Working for a client who produces baby food – means that we’re always on the look out for baby related strories and initiatives that might be a media opportunity for the BabyDeli brand. Childhood obesity usually tops the list, but this week it was the launch of a Baby Lottery that caught our attention.
A human egg is being given away this week to a woman plucked from the audience at a fertility seminar. The ‘lottery’ winner is to receive £13,000 worth of IVF treatment and is set to link US based IVF clinics and British clinics in an order to sidestep strict UK payment and guidance laws.
Anti-IVF payment for profit regulations mean a British donor can expect to get £250 for her eggs and supplies are drying up. US donors however are paid up to £6,000 a time and therefore, unsurprisingly, up to 500 students a month donate eggs in order to help pay for their education.
Consultants at the London Bridge Centre and IVF Institute in Fairfax, Virginia, are hoping Wednesday’s event will start a transatlantic trade to help with the lack of donors in England and believe that this lottery style event will attract people as it does in consumer driven America.
This randomly picked winner will not only get the egg but will be able to leaf through profiles of donors, who are generally pretty, university educated young women and then choose who they would like to donate an egg to them.
It’s apparent that there is a need to increase the number of eggs donated in Britain, but creating a “win a baby” competition can’t be the way.

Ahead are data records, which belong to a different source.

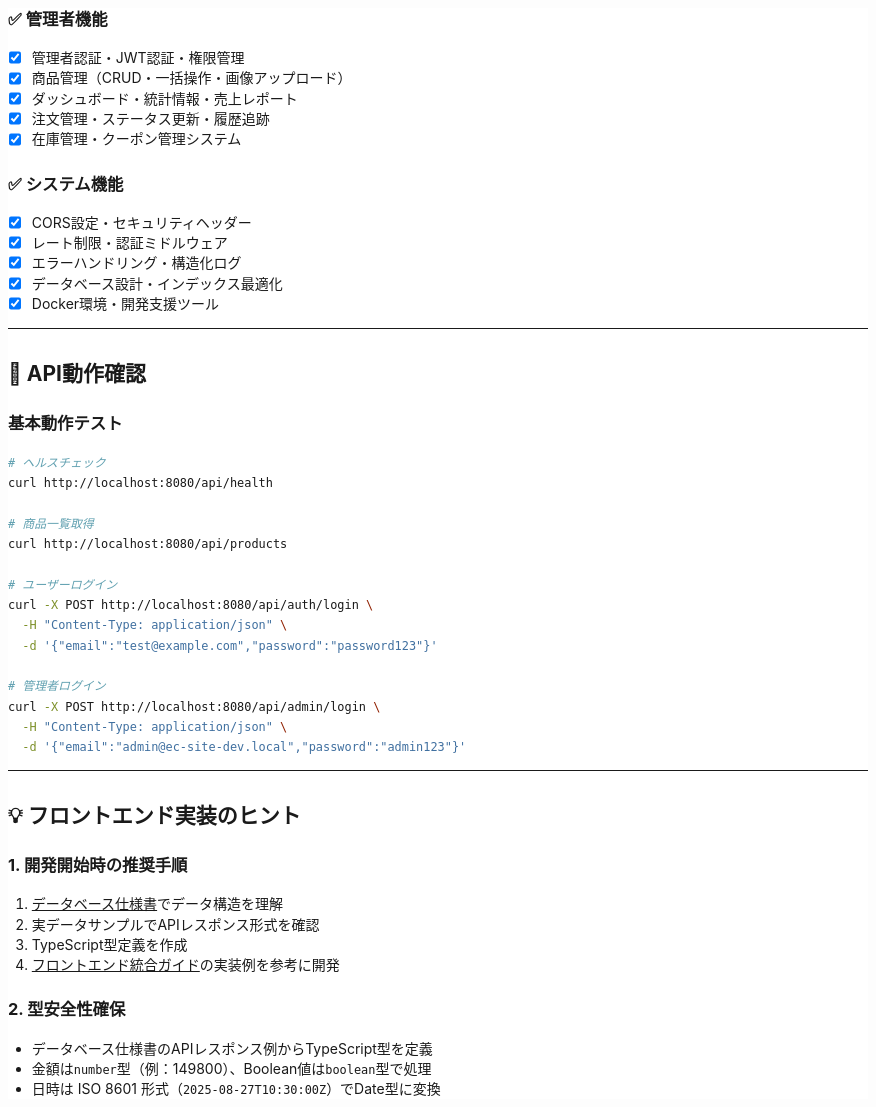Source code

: ### ✅ **管理者機能**
- [x] 管理者認証・JWT認証・権限管理
- [x] 商品管理（CRUD・一括操作・画像アップロード）
- [x] ダッシュボード・統計情報・売上レポート
- [x] 注文管理・ステータス更新・履歴追跡
- [x] 在庫管理・クーポン管理システム

### ✅ **システム機能**
- [x] CORS設定・セキュリティヘッダー
- [x] レート制限・認証ミドルウェア
- [x] エラーハンドリング・構造化ログ
- [x] データベース設計・インデックス最適化
- [x] Docker環境・開発支援ツール

---

## 🧪 **API動作確認**

### 基本動作テスト
```bash
# ヘルスチェック
curl http://localhost:8080/api/health

# 商品一覧取得
curl http://localhost:8080/api/products

# ユーザーログイン
curl -X POST http://localhost:8080/api/auth/login \
  -H "Content-Type: application/json" \
  -d '{"email":"test@example.com","password":"password123"}'

# 管理者ログイン
curl -X POST http://localhost:8080/api/admin/login \
  -H "Content-Type: application/json" \
  -d '{"email":"admin@ec-site-dev.local","password":"admin123"}'
```

---

## 💡 **フロントエンド実装のヒント**

### 1. **開発開始時の推奨手順**
1. [データベース仕様書](./DATABASE_SPECIFICATION_FOR_FRONTEND.md)でデータ構造を理解
2. 実データサンプルでAPIレスポンス形式を確認
3. TypeScript型定義を作成
4. [フロントエンド統合ガイド](./FRONTEND_INTEGRATION_GUIDE.md)の実装例を参考に開発

### 2. **型安全性確保**
- データベース仕様書のAPIレスポンス例からTypeScript型を定義
- 金額は`number`型（例：149800）、Boolean値は`boolean`型で処理
- 日時は ISO 8601 形式（`2025-08-27T10:30:00Z`）でDate型に変換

As a PR professional operating in the baby market, I understand that organisations have a responsibility to market their products in the right way. As a woman I can understand the desperation couples feel when they want a child and simply can’t have one. As an auntie i understand the joy that a little girl or boy brings to a family. But as a human being, i can only ask the question . . . How do you tell a child that he/she was the prize in a lucky dip?